**Your task:**
Every line in the records below that holds "vous" must be identified and copied.

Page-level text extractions
====

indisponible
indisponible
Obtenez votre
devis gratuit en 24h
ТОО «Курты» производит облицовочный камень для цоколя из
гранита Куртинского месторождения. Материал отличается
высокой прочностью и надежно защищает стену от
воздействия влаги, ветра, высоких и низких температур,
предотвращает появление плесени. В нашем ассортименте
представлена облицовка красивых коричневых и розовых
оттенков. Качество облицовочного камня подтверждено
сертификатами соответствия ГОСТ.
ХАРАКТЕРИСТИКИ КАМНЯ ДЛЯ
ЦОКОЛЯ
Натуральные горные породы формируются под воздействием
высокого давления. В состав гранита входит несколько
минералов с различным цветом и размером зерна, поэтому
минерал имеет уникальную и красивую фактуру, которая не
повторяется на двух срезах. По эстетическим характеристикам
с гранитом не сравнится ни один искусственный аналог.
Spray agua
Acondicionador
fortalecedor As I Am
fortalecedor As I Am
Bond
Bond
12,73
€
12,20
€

====

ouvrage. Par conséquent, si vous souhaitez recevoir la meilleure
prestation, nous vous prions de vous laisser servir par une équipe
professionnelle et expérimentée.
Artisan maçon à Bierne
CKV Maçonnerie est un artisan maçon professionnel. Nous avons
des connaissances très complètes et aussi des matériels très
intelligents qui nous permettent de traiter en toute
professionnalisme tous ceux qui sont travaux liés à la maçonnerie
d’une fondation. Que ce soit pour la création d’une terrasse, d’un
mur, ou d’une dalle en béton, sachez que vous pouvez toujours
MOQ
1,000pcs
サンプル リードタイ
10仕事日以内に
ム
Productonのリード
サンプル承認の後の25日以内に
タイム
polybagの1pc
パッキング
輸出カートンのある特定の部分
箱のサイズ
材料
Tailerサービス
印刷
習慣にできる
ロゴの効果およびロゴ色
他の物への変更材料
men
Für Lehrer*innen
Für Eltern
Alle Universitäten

====

**Expected answer:**
ouvrage. Par conséquent, si vous souhaitez recevoir la meilleure
prestation, nous vous prions de vous laisser servir par une équipe
mur, ou d’une dalle en béton, sachez que vous pouvez toujours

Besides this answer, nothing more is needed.